• [Problem requirements]: Swap "EUR" for "Euro" throughout the lines below and reproduce them with nothing else changed. Omit the pictures from your answer.

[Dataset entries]

"""

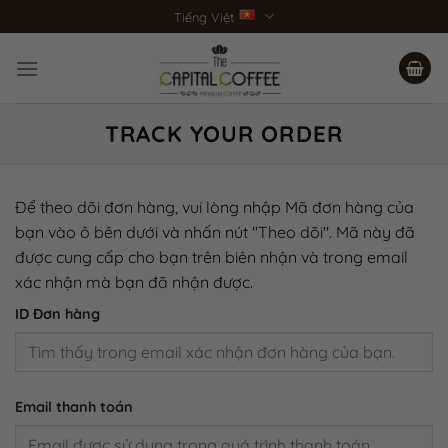
Bỏ
Tiếng Việt
qua
nội
dung
TRACK YOUR ORDER
Để theo dõi đơn hàng, vui lòng nhập Mã đơn hàng của
bạn vào ô bên dưới và nhấn nút "Theo dõi". Mã này đã
được cung cấp cho bạn trên biên nhận và trong email
xác nhận mà bạn đã nhận được.
ID Đơn hàng
Email thanh toán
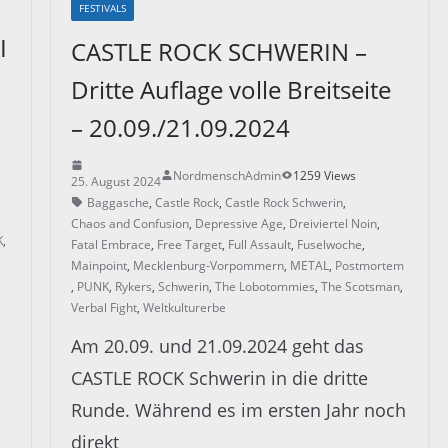
FESTIVALS
I
CASTLE ROCK SCHWERIN –
Dritte Auflage volle Breitseite
– 20.09./21.09.2024
NordmenschAdmin
1259 Views
25. August 2024
Baggasche
,
Castle Rock
,
Castle Rock Schwerin
,
Chaos and Confusion
,
Depressive Age
,
Dreiviertel Noin
,
K
,
Fatal Embrace
,
Free Target
,
Full Assault
,
Fuselwoche
,
Mainpoint
,
Mecklenburg-Vorpommern
,
METAL
,
Postmortem
,
PUNK
,
Rykers
,
Schwerin
,
The Lobotommies
,
The Scotsman
,
Verbal Fight
,
Weltkulturerbe
Am 20.09. und 21.09.2024 geht das
CASTLE ROCK Schwerin in die dritte
Runde. Während es im ersten Jahr noch
direkt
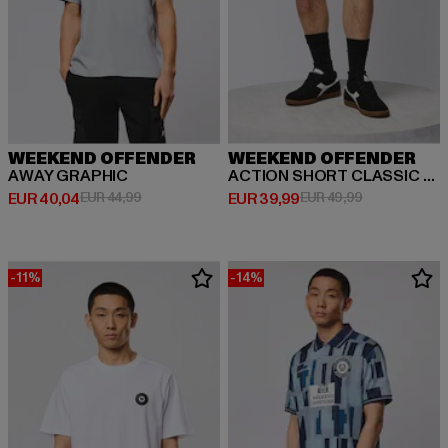
WEEKEND OFFENDER
WEEKEND OFFENDER
AWAY GRAPHIC
ACTION SHORT CLASSIC JOG SHORT
Derzeitiger Preis: EUR 40,04
Aktionspreis: EUR 44,99
Derzeitiger Preis: EUR 39,99
Aktionspreis:
EUR 40,04
EUR 44,99
EUR 39,99
EUR 49,99
-11%
-14%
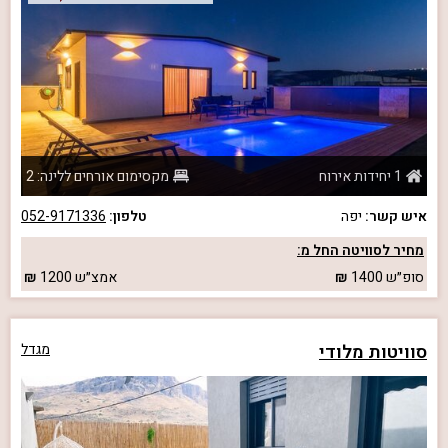
1 יחידות אירוח
מקסימום אורחים ללינה: 2
איש קשר:
יפה
טלפון:
052-9171336
מחיר לסוויטה החל מ:
סופ״ש
1400
אמצ״ש
1200
סוויטות מלודי
מגדל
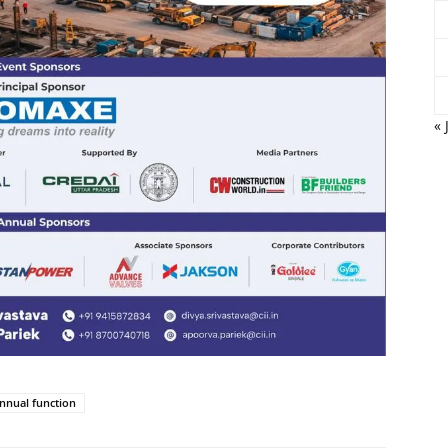
« 
annual function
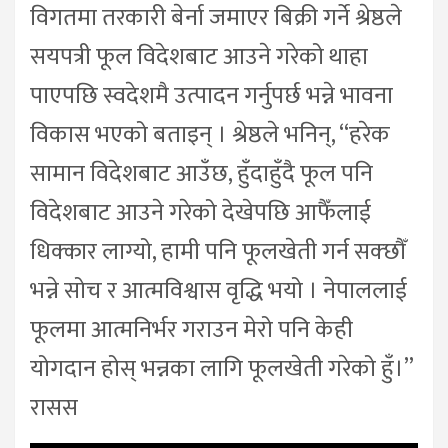
विगतमा तरकारी बेर्ना जमाएर बिक्री गर्ने श्रेष्ठले
सयपत्री फूल विदेशबाट आउने गरेको थाहा
पाएपछि स्वदेशमै उत्पादन गर्नुपर्छ भन्ने भावना
विकास भएको बताइन् । श्रेष्ठले भनिन्, “हरेक
सामान विदेशबाट आउँछ, हुँदाहुँदै फूल पनि
विदेशबाट आउने गरेको देखेपछि आफैँलाई
धिक्कार लाग्यो, हामी पनि फूलखेती गर्न सक्छौँ
भन्ने सोच र आत्मविश्वास वृद्धि भयो । नेपाललाई
फूलमा आत्मनिर्भर गराउन मेरो पनि केही
योगदान होस् भन्नका लागि फूलखेती गरेको हुँ।”
रासस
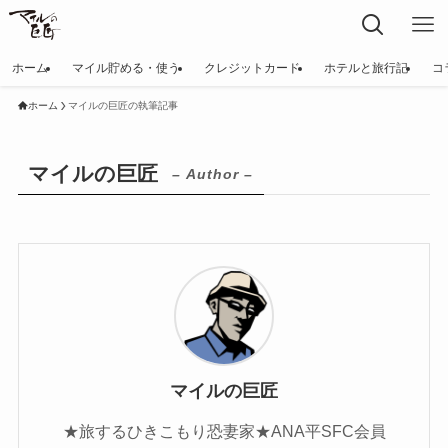
ホーム
マイル貯める・使う
クレジットカード
ホテルと旅行記
コ
ホーム
マイルの巨匠の執筆記事
マイルの巨匠
– Author –
マイルの巨匠
★旅するひきこもり恐妻家★ANA平SFC会員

"""

• [Answer box]:
Bỏ
Tiếng Việt
qua
nội
dung
TRACK YOUR ORDER
Để theo dõi đơn hàng, vui lòng nhập Mã đơn hàng của
bạn vào ô bên dưới và nhấn nút "Theo dõi". Mã này đã
được cung cấp cho bạn trên biên nhận và trong email
xác nhận mà bạn đã nhận được.
ID Đơn hàng
Email thanh toán
FESTIVALS
I
CASTLE ROCK SCHWERIN –
Dritte Auflage volle Breitseite
– 20.09./21.09.2024
NordmenschAdmin
1259 Views
25. August 2024
Baggasche
,
Castle Rock
,
Castle Rock Schwerin
,
Chaos and Confusion
,
Depressive Age
,
Dreiviertel Noin
,
K
,
Fatal Embrace
,
Free Target
,
Full Assault
,
Fuselwoche
,
Mainpoint
,
Mecklenburg-Vorpommern
,
METAL
,
Postmortem
,
PUNK
,
Rykers
,
Schwerin
,
The Lobotommies
,
The Scotsman
,
Verbal Fight
,
Weltkulturerbe
Am 20.09. und 21.09.2024 geht das
CASTLE ROCK Schwerin in die dritte
Runde. Während es im ersten Jahr noch
direkt
WEEKEND OFFENDER
WEEKEND OFFENDER
AWAY GRAPHIC
ACTION SHORT CLASSIC JOG SHORT
Derzeitiger Preis: Euro 40,04
Aktionspreis: Euro 44,99
Derzeitiger Preis: Euro 39,99
Aktionspreis:
Euro 40,04
Euro 44,99
Euro 39,99
Euro 49,99
-11%
-14%
1 יחידות אירוח
מקסימום אורחים ללינה: 2
איש קשר:
יפה
טלפון:
052-9171336
מחיר לסוויטה החל מ:
סופ״ש
1400
אמצ״ש
1200
סוויטות מלודי
מגדל
« 
annual function
विगतमा तरकारी बेर्ना जमाएर बिक्री गर्ने श्रेष्ठले
सयपत्री फूल विदेशबाट आउने गरेको थाहा
पाएपछि स्वदेशमै उत्पादन गर्नुपर्छ भन्ने भावना
विकास भएको बताइन् । श्रेष्ठले भनिन्, “हरेक
सामान विदेशबाट आउँछ, हुँदाहुँदै फूल पनि
विदेशबाट आउने गरेको देखेपछि आफैँलाई
धिक्कार लाग्यो, हामी पनि फूलखेती गर्न सक्छौँ
भन्ने सोच र आत्मविश्वास वृद्धि भयो । नेपाललाई
फूलमा आत्मनिर्भर गराउन मेरो पनि केही
योगदान होस् भन्नका लागि फूलखेती गरेको हुँ।”
रासस
ホーム
マイル貯める・使う
クレジットカード
ホテルと旅行記
コ
ホーム
マイルの巨匠の執筆記事
マイルの巨匠
– Author –
マイルの巨匠
★旅するひきこもり恐妻家★ANA平SFC会員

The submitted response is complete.